Con las zapatillas gastadas de tanto esperar en la esquina de la parada, el usuario se enfrenta a un rival que no da tregua: frecuencias que fallan como un boxeador sin aire y un servicio que, en lugar de protegernos con la guardia alta, nos deja expuestos.
El reloj suena y el intercambio de metralla en la calle es brutal.
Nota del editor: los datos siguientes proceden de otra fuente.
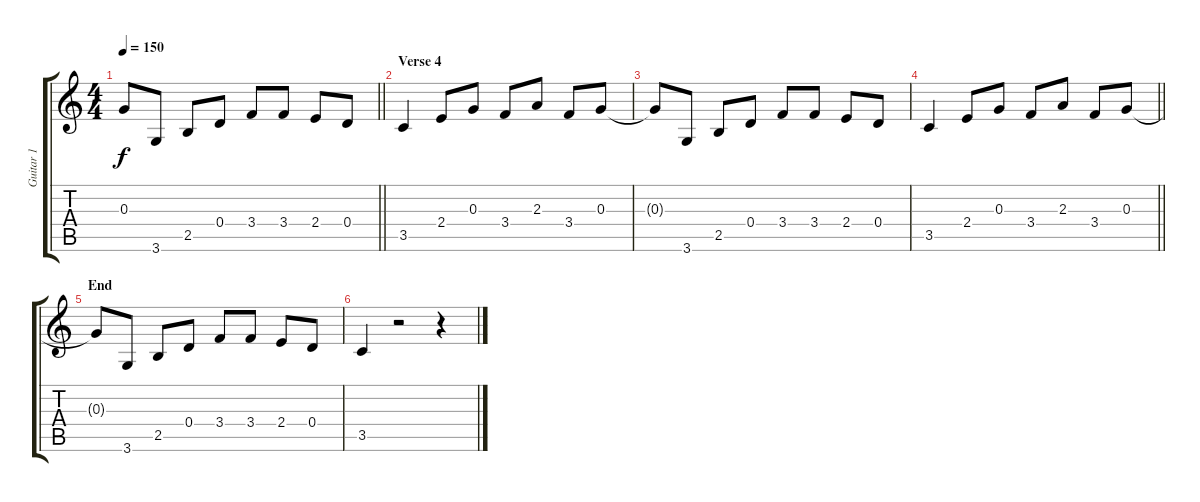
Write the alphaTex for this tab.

\track ("Guitar 1" "Guitar 1") {instrument electricguitarclean}
\staff {score tabs}
\tuning (E4 B3 G3 D3 A2 E2) {hide}
\ts (4 4)
\tempo 150
\clef g2
\barLineRight lightlight
\ks c
0.3{t}.8{dy f} 3.6.8 2.5.8 0.4.8 3.4.8 3.4.8 2.4.8 0.4.8 |
\section ("" "Verse 4")
3.5.4 2.4.8 0.3.8 3.4.8 2.3.8 3.4.8 0.3.8 |
0.3{t}.8 3.6.8 2.5.8 0.4.8 3.4.8 3.4.8 2.4.8 0.4.8 |
\barLineRight lightlight
3.5.4 2.4.8 0.3.8 3.4.8 2.3.8 3.4.8 0.3.8 |
\section ("" "End")
0.3{t}.8 3.6.8 2.5.8 0.4.8 3.4.8 3.4.8 2.4.8 0.4.8 |
3.5.4 r.2 r.4
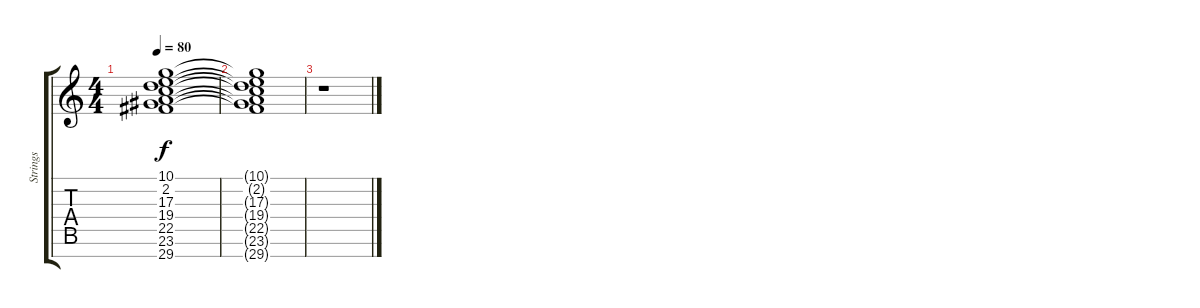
\track ("Strings" "Strings") {instrument stringensemble2}
\staff {score tabs}
\tuning (A4 E4 B3 G3 D3 A2 E2) {hide}
\ts (4 4)
\tempo 80
\clef g2
\ks c
(10.1 2.2{t} 17.3{t} 19.4{t} 22.5{t} 23.6{t} 29.7{t}).1{dy f} |
(10.1{t} 2.2{t} 17.3{t} 19.4{t} 22.5{t} 23.6{t} 29.7{t}).1 |
r.1
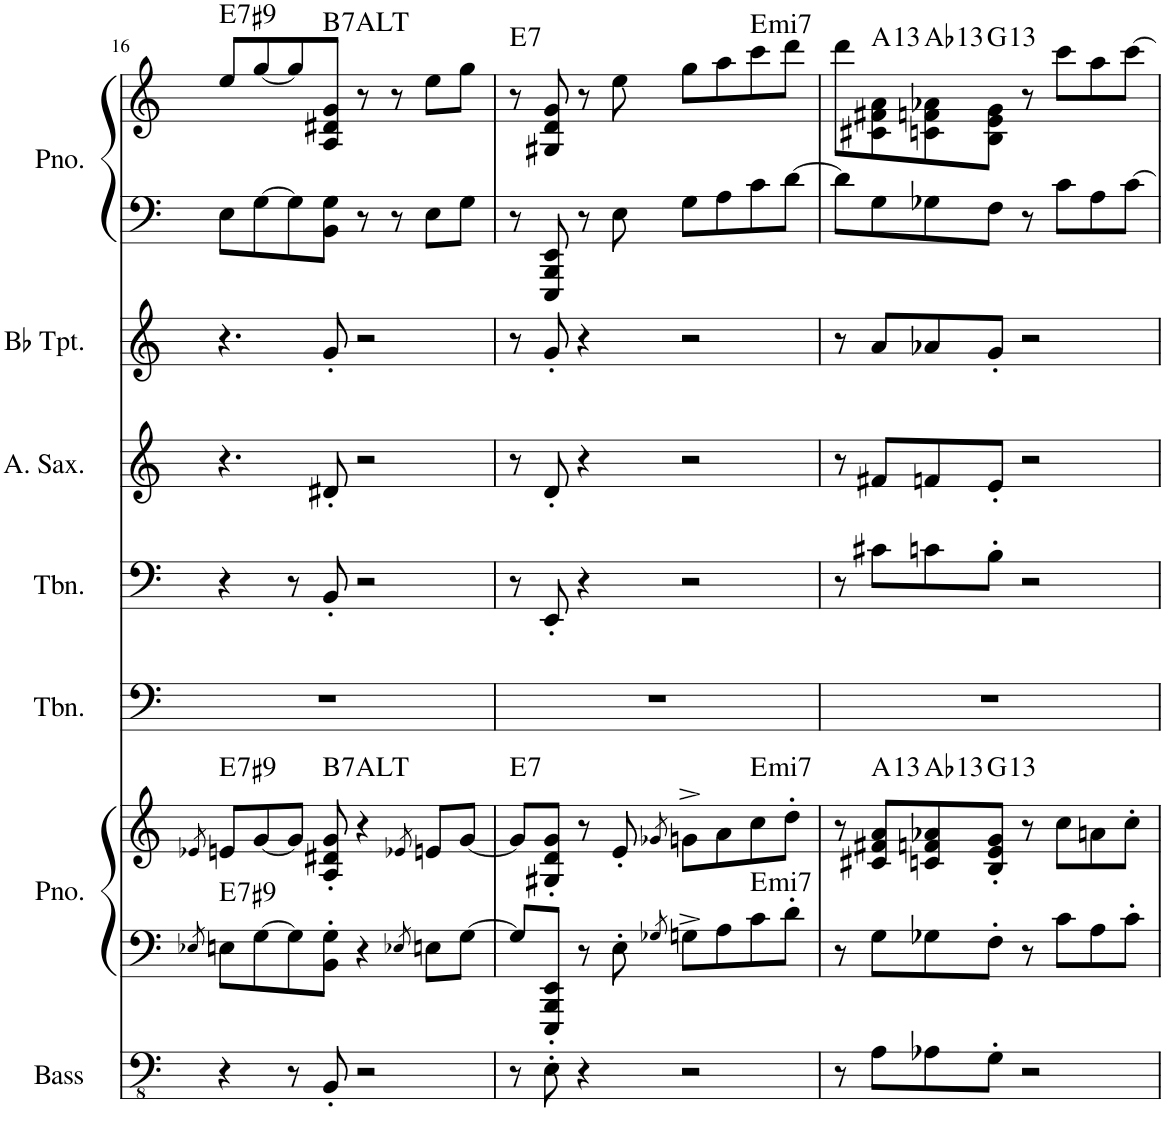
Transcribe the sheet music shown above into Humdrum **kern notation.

**kern	**kern	**kern	**harte	**kern	**kern	**kern	**kern	**kern	**kern	**harte
*part7	*part6	*part6	*part6	*part5	*part4	*part3	*part2	*part1	*part1	*part1
*staff9	*staff8	*staff7	*	*staff6	*staff5	*staff4	*staff3	*staff2	*staff1	*
*I"Acoustic Bass w/horns	*I"Piano	*	*	*I"Trombone 2	*I"Trombone	*I"Alto Saxophone	*I"Bb Trumpet	*I"Piano	*	*
*I'Bass	*I'Pno.	*	*	*I'Tbn.	*I'Tbn.	*I'A. Sax.	*I'Bb Tpt.	*I'Pno.	*	*
!!LO:PB:g=z
*clefFv4	*clefF4	*clefG2	*	*clefF4	*clefF4	*clefG2	*clefG2	*clefF4	*clefG2	*
*	*	*	*	*	*	*ITrd5c9	*ITrd1c2	*	*	*
*k[]	*k[]	*k[]	*	*k[]	*k[]	*k[]	*k[]	*k[]	*k[]	*
*M4/4	*M4/4	*M4/4	*	*M4/4	*M4/4	*M4/4	*M4/4	*M4/4	*M4/4	*
=16	=16	=16	=16	=16	=16	=16	=16	=16	=16	=16
.	8qE-X/	8qe-X/	.	.	.	.	.	.	.	.
!	!	!	!LO:H:n=1:kt=7	!	!	!	!	!	!	!
!	!	!	!LO:H:n=2:kt=7	!	!	!	!	!	!	!LO:H:kt=7
4r	8En\L	8en/L	E:7(#9) E:7(#9)	1r	4r	4.r	4.r	8E\L	8ee/L	E:7(#9)
.	[8G\	[8g/	.	.	.	.	.	[8G\	[8gg/	.
8r	8G\]	8g/J]	.	.	8r	.	.	8G\]	8gg/]	.
!	!	!	!LO:H:kt=7	!	!	!	!	!	!	!LO:H:kt=7
8BBB'/	8BB\' 8G\'J	8A/' 8d#X/' 8g/'	B:(3,b5,#5,b7,b9,#9)	.	8BB'/	8d#X'/	8g'/	8BB\ 8G\J	8A/ 8d#X/ 8g/J	B:(3,b5,#5,b7,b9,#9)
2r	4r	4r	.	.	2r	2r	2r	8r	8r	.
.	.	.	.	.	.	.	.	8r	8r	.
.	8qE-X/	8qe-X/	.	.	.	.	.	.	.	.
.	8En\L	8en/L	.	.	.	.	.	8E\L	8ee\L	.
.	[8G\J	[8g/J	.	.	.	.	.	8G\J	8gg\J	.
=17	=17	=17	=17	=17	=17	=17	=17	=17	=17	=17
!	!	!	!LO:H:kt=7	!	!	!	!	!	!	!LO:H:kt=7
8r	8G/L]	8g/L]	E:7	1r	8r	8r	8r	8r	8r	E:7
8EE'\	8EEE/' 8BBB/' 8EE/'J	8G#X/' 8d/' 8g/'J	.	.	8EE'/	8d'/	8g'/	8EEE/ 8BBB/ 8EE/	8G#X/ 8d/ 8g/	.
4r	8r	8r	.	.	4r	4r	4r	8r	8r	.
.	8E'\	8e'/	.	.	.	.	.	8E\	8ee\	.
.	8qG-X/	8qg-X/	.	.	.	.	.	.	.	.
2r	8Gn^\L	8gn^\L	.	.	2r	2r	2r	8G\L	8gg\L	.
.	8A\	8a\	.	.	.	.	.	8A\	8aa\	.
!	!	!	!LO:H:n=1:kt=mi7	!	!	!	!	!	!	!
!	!	!	!LO:H:n=2:kt=mi7	!	!	!	!	!	!	!LO:H:kt=mi7
.	8c\	8cc\	E:min7 E:min7	.	.	.	.	8c\	8ccc\	E:min7
.	8d'\J	8dd'\J	.	.	.	.	.	[8d\J	8ddd\J	.
=18	=18	=18	=18	=18	=18	=18	=18	=18	=18	=18
8r	8r	8r	.	1r	8r	8r	8r	8d\L]	8ddd\L	.
!	!	!	!LO:H:kt=13	!	!	!	!	!	!	!LO:H:kt=13
8AA\L	8G\L	8c#X/ 8f#X/ 8a/L	A:9(11,13)	.	8c#X\L	8f#X/L	8a/L	8G\	8c#X\ 8f#X\ 8a\	A:9(11,13)
!	!	!	!LO:H:kt=13	!	!	!	!	!	!	!LO:H:kt=13
8AA-X\	8G-X\	8cn/ 8fn/ 8a-X/	Ab:9(11,13)	.	8cn\	8fn/	8a-X/	8G-X\	8cn\ 8fn\ 8a-X\	Ab:9(11,13)
!	!	!	!LO:H:kt=13	!	!	!	!	!	!	!LO:H:kt=13
8GG'\J	8F'\J	8B/' 8e/' 8g/'J	G:9(11,13)	.	8B'\J	8e'/J	8g'/J	8F\J	8B\ 8e\ 8g\J	G:9(11,13)
2r	8r	8r	.	.	2r	2r	2r	8r	8r	.
.	8c\L	8cc\L	.	.	.	.	.	8c\L	8ccc\L	.
.	8A\	8an\	.	.	.	.	.	8A\	8aa\	.
.	8c'\J	8cc'\J	.	.	.	.	.	[8c\J	[8ccc\J	.
=	=	=	=	=	=	=	=	=	=	=
*-	*-	*-	*-	*-	*-	*-	*-	*-	*-	*-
Mientras la promotora ensaya fintas con promesas de nuevas flotas, el pasajero recibe ganchos al hígado en forma de esperas interminables bajo el sol y la lluvia.
El “tranque” se convierte en un rival que te amarra en un clinch eterno, robándote la energía antes de llegar a la oficina. Y cuando el sistema baja la guardia, aparecen los “piratas” en el rincón, ofreciendo un respiro caro que vacía la bolsa del humilde boxeador que solo busca llegar a su esquina para descansar.
Al final de la jornada, el veredicto es amargo y no admite apelaciones: el usuario panameño termina en la lona, noqueado por un sistema que necesita un cambio urgente. No basta con subir la guardia; se requiere un plan de entrenamiento serio, donde la frecuencia sea el juez principal.